Moira is a real-time alerting tool, based on Graphite data.
Graphite storage independence
Some Graphite queries are very ineffective. Tools like Seyren multiply this effect every minute making lots of ineffective queries and overloading your cluster. Moira relies on the incoming metric stream, and has its own fast cache for recent data.
Support for all Graphite functions
Graphite function library is embedded directly into Moira source code. You can use any function and get predictable results, like in your Graphite dashboards.
Support for custom Python expressions
If simple warning/error threshold is not enough, you can write flexible Python expressions to calculate trigger state based on metric data.
Tags for triggers and subscriptions
When several teams/services share one monitoring tool, it is essential to provide some way of filtering triggers and subscriptions in the UI. Moira has a flexible tag system.
Extendable notification channels
Alarm fatigue protection
Sometimes one of your triggers goes mad and switches back and forth between states, sending you hundreds of notifications. Sometimes you just ignore and delete all messages, accidentally also deleting one that is actually important. Moira tries to protect you with a feature called throttling. It’s simple: if one of your triggers starts to send over 10 messages per an hour, Moira limits this trigger to one message per 30 minutes. Alerts from this trigger are combined, and not lost - just packaged into a single message.
By default, Moira stores metric history for one hour. This ensures performance under heavy load. You can tweak this in config file, but note that performance will degrade.
In order to reduce database load, Moira checks every single trigger at most once every 5 seconds. Probably, your metrics arrive once every minute, so you really won’t notice this limitation. You can also tweak this in config file.
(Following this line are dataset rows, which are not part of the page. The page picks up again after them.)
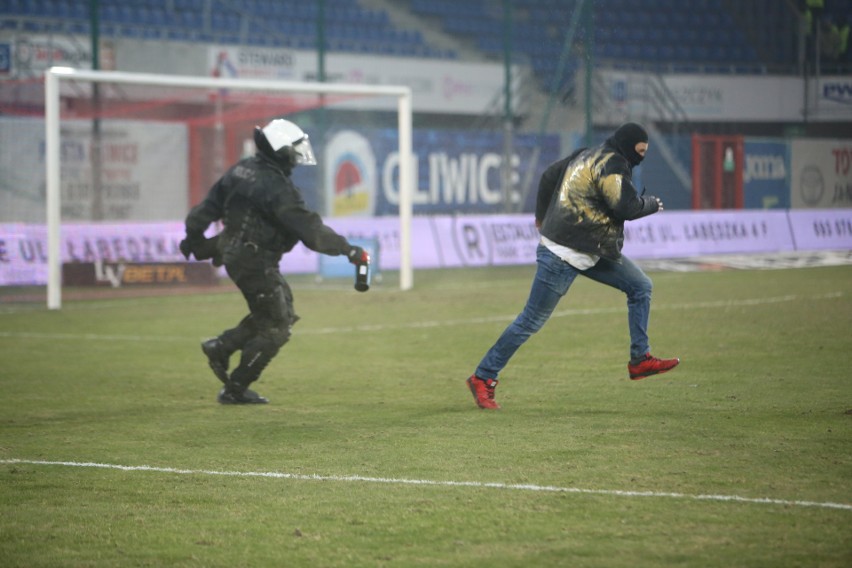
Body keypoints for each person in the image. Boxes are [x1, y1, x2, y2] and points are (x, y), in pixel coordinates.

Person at [466, 122, 679, 410]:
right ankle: (483, 376)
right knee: (530, 321)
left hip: (589, 249)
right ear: (629, 147)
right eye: (640, 152)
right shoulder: (613, 164)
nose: (642, 156)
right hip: (562, 255)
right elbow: (624, 207)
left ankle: (640, 359)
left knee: (641, 286)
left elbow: (548, 175)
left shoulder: (585, 154)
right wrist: (650, 204)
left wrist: (541, 217)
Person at [180, 118, 369, 405]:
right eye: (293, 150)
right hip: (254, 261)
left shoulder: (240, 170)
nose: (296, 157)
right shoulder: (279, 189)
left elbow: (204, 211)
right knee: (277, 327)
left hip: (234, 254)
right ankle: (234, 388)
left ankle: (222, 346)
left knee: (278, 310)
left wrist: (194, 239)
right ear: (280, 151)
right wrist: (349, 250)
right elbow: (312, 232)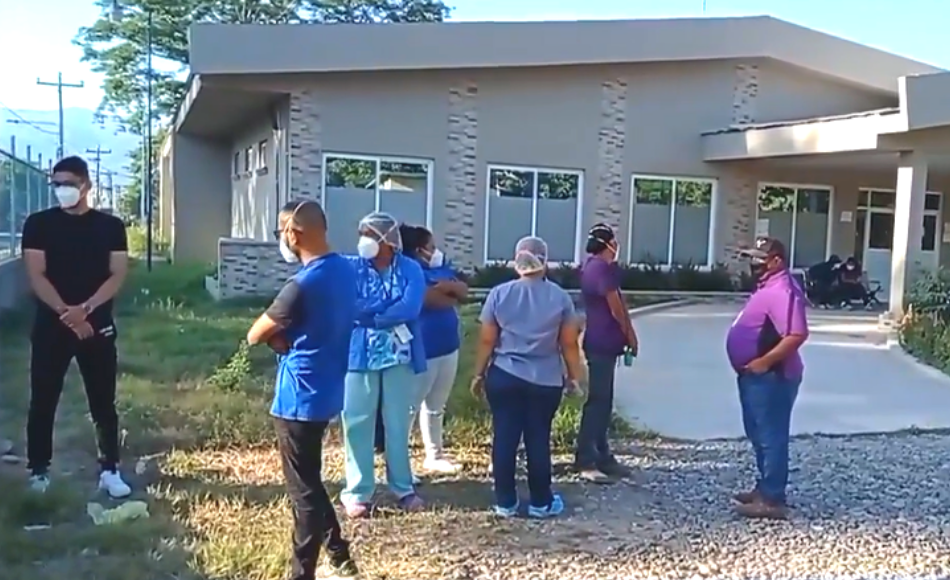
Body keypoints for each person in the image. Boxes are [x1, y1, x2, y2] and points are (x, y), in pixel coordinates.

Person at [246, 199, 359, 580]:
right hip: (328, 388)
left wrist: (279, 340)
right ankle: (340, 555)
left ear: (294, 233)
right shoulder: (344, 270)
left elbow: (255, 333)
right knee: (310, 478)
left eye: (281, 232)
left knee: (303, 493)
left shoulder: (302, 284)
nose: (282, 240)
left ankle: (302, 572)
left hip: (298, 397)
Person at [21, 155, 131, 497]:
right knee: (43, 398)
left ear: (86, 185)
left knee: (102, 401)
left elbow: (117, 274)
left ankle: (110, 469)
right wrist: (65, 312)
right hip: (51, 324)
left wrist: (85, 310)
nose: (61, 190)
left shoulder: (110, 227)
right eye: (56, 184)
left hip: (96, 322)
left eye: (68, 183)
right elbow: (36, 274)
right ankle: (39, 470)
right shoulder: (38, 224)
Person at [471, 236, 584, 519]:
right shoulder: (559, 297)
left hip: (505, 374)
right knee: (538, 438)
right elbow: (568, 343)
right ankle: (541, 502)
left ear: (516, 260)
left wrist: (479, 373)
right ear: (545, 261)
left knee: (505, 437)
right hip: (545, 380)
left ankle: (505, 502)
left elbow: (487, 340)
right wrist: (573, 376)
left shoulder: (499, 293)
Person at [341, 211, 427, 517]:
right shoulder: (351, 268)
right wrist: (378, 312)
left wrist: (373, 317)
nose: (363, 240)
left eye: (370, 234)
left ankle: (403, 487)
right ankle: (358, 491)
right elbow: (348, 305)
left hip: (399, 357)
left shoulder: (411, 269)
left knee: (397, 423)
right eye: (361, 233)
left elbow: (410, 306)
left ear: (388, 241)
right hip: (357, 357)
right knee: (357, 422)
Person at [727, 237, 809, 520]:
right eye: (753, 258)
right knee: (759, 433)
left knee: (771, 436)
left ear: (777, 261)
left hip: (773, 376)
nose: (755, 264)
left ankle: (772, 498)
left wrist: (764, 362)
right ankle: (764, 488)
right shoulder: (768, 286)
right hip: (755, 376)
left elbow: (797, 334)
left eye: (761, 259)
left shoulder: (784, 290)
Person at [401, 224, 468, 474]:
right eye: (431, 247)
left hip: (448, 346)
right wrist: (449, 290)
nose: (436, 251)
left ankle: (434, 455)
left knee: (436, 406)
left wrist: (449, 288)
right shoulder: (409, 271)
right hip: (422, 349)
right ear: (419, 250)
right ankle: (400, 462)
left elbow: (463, 291)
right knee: (410, 407)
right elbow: (432, 299)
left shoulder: (439, 269)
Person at [574, 223, 638, 483]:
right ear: (607, 244)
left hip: (599, 341)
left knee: (603, 400)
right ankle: (587, 457)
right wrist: (631, 335)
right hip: (602, 342)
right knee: (599, 402)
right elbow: (616, 308)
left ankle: (602, 455)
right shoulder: (602, 270)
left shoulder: (590, 267)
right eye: (614, 241)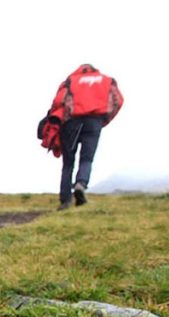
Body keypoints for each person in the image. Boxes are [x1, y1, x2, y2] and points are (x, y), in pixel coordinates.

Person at [46, 64, 124, 209]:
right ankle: (81, 184)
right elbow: (118, 100)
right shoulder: (107, 81)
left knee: (68, 162)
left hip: (71, 122)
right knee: (87, 159)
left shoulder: (71, 80)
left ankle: (65, 200)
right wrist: (105, 118)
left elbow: (58, 101)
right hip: (94, 121)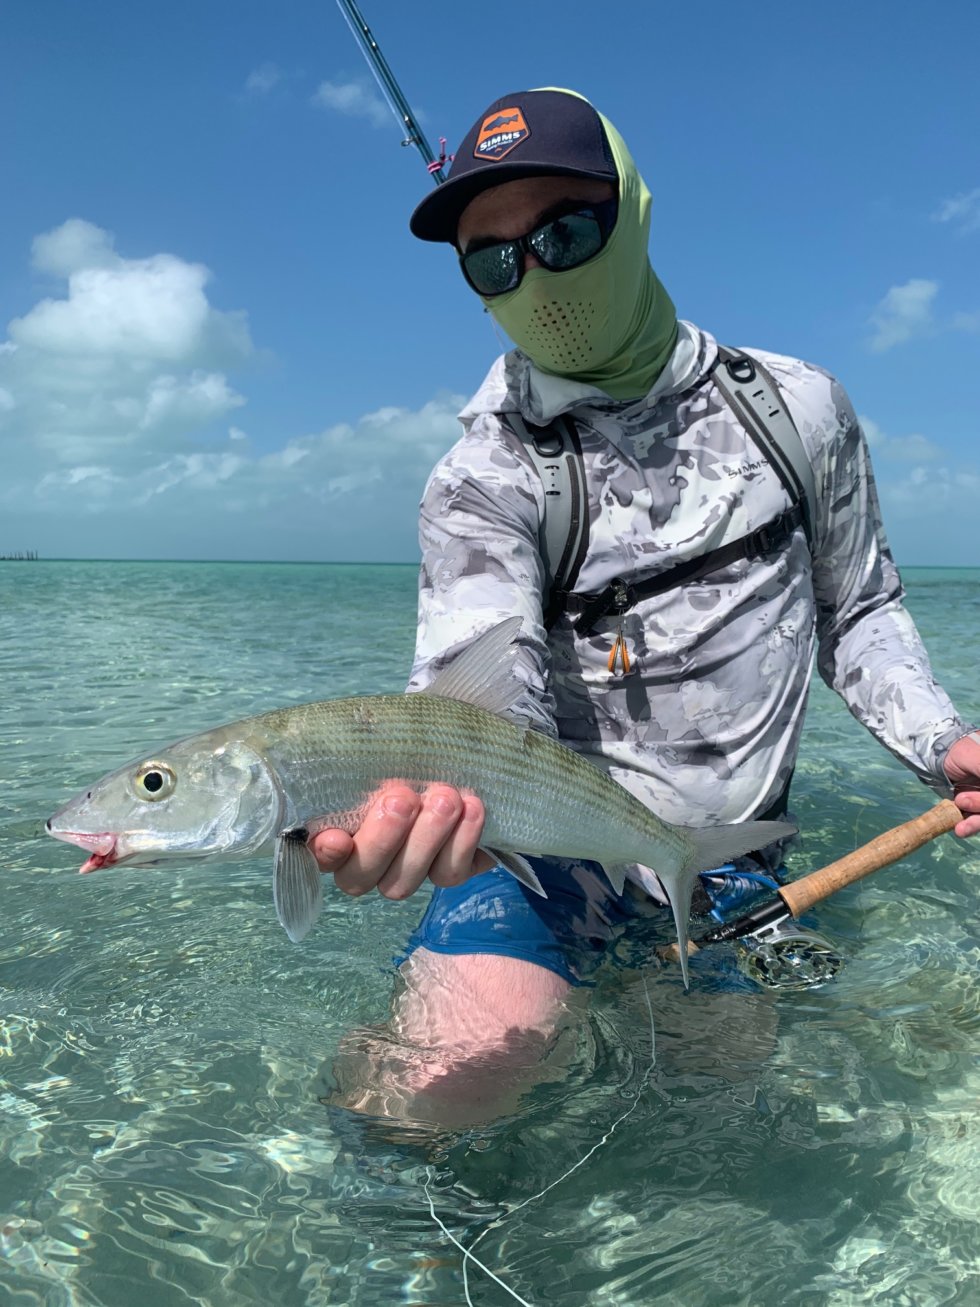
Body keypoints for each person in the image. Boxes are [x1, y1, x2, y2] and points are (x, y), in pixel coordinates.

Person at [313, 89, 980, 1115]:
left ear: (632, 211)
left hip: (729, 854)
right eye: (494, 261)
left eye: (563, 231)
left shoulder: (795, 409)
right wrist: (443, 805)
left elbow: (855, 613)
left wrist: (942, 742)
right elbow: (485, 699)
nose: (532, 276)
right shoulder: (481, 475)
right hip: (542, 851)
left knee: (715, 1115)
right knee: (435, 1090)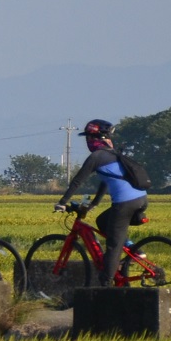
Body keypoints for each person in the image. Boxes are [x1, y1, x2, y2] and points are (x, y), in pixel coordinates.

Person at [56, 118, 148, 283]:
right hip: (141, 198)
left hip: (125, 204)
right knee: (103, 221)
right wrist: (95, 204)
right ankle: (131, 248)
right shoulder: (113, 154)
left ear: (93, 138)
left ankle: (106, 282)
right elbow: (107, 181)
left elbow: (77, 180)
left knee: (113, 245)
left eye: (88, 138)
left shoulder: (97, 156)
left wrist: (62, 202)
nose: (88, 141)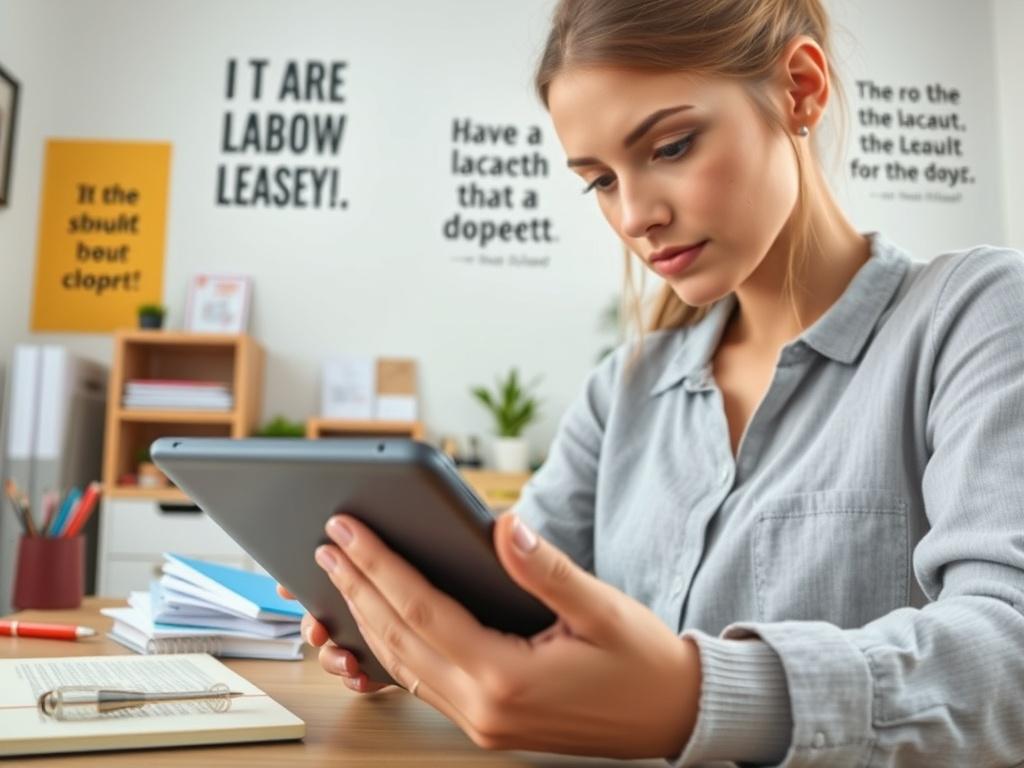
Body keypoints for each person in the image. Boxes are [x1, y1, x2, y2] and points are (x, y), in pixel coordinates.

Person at [280, 0, 1024, 764]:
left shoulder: (975, 315)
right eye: (599, 180)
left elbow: (1010, 655)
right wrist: (411, 629)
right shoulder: (625, 389)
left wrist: (699, 697)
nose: (634, 215)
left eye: (671, 146)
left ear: (799, 89)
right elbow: (516, 603)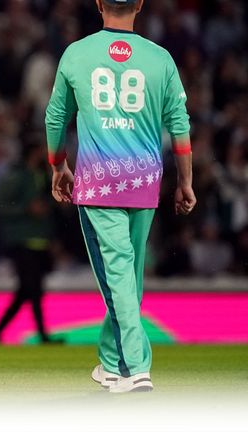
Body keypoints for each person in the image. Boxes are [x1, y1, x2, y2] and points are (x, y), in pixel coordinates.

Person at [45, 0, 195, 392]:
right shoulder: (160, 58)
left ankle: (134, 368)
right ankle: (112, 362)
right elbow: (179, 125)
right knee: (128, 277)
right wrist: (186, 181)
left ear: (98, 4)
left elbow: (54, 117)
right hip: (145, 179)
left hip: (98, 181)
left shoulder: (77, 53)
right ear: (140, 5)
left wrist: (58, 166)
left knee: (118, 277)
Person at [0, 144, 53, 344]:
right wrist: (27, 209)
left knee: (27, 290)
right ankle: (42, 335)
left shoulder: (43, 175)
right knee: (33, 289)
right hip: (22, 240)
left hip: (40, 241)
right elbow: (2, 206)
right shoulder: (17, 177)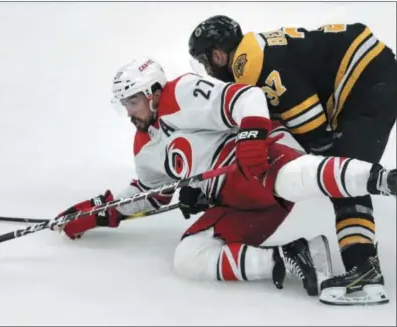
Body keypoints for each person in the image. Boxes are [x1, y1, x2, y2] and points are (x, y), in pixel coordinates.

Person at [53, 58, 395, 304]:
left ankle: (384, 180)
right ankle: (296, 256)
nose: (129, 113)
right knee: (188, 257)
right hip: (237, 198)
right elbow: (150, 194)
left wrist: (248, 141)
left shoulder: (182, 93)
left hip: (259, 159)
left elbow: (247, 98)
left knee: (291, 179)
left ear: (153, 92)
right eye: (125, 105)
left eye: (133, 101)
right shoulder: (145, 146)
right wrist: (97, 212)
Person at [187, 16, 397, 305]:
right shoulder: (255, 50)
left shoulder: (247, 64)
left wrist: (319, 167)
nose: (209, 69)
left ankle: (365, 272)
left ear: (219, 52)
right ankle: (364, 267)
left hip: (366, 77)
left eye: (206, 59)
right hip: (367, 71)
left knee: (343, 180)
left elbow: (309, 120)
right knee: (342, 175)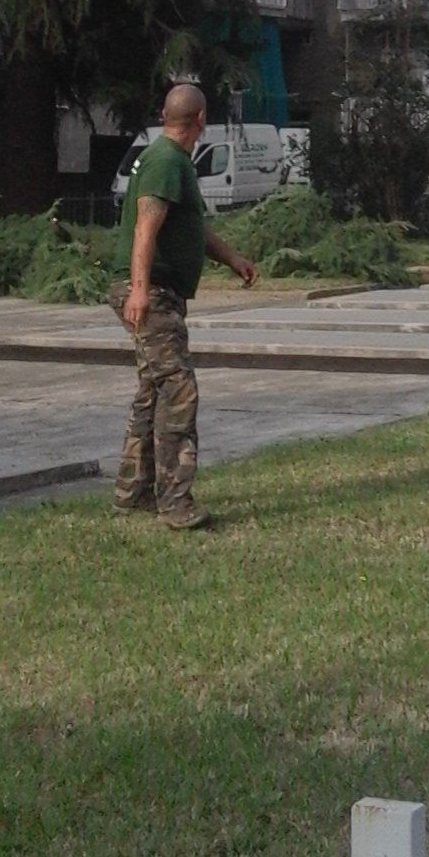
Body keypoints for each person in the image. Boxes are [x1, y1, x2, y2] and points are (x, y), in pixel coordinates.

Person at [108, 81, 256, 529]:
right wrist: (139, 289)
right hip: (151, 292)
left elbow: (191, 229)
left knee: (154, 390)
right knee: (178, 391)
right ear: (200, 120)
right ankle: (176, 503)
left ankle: (132, 493)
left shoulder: (173, 162)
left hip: (153, 290)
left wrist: (232, 258)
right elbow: (145, 230)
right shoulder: (165, 162)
In spirit of Graphite architecture, Moira consists of several loosely coupled microservices. You are welcome to replace or to add new ones.
Cache is a lightweight Go application responsible for receiving lots of metric data in Graphite format. Cache filters received data and saves only metrics that match any of user triggers. This reduces load on all other parts of Moira.
Checker is a Python application with embedded Graphite functions. Checker watches for incoming metric values and performs checks according to saved trigger settings. When state of any trigger changes, Checker generates an event.
Notifier is a Go application that watches for generated events. Notifier is responsible for scheduling and sending notifications, observing quiet hours, retrying failed notifications, etc.
API is a Python application that serves as a backend for UI.
UI is a frontend Angular application, it looks like this:
All services communicate only through a Redis database, without any additional protocols or connections between them.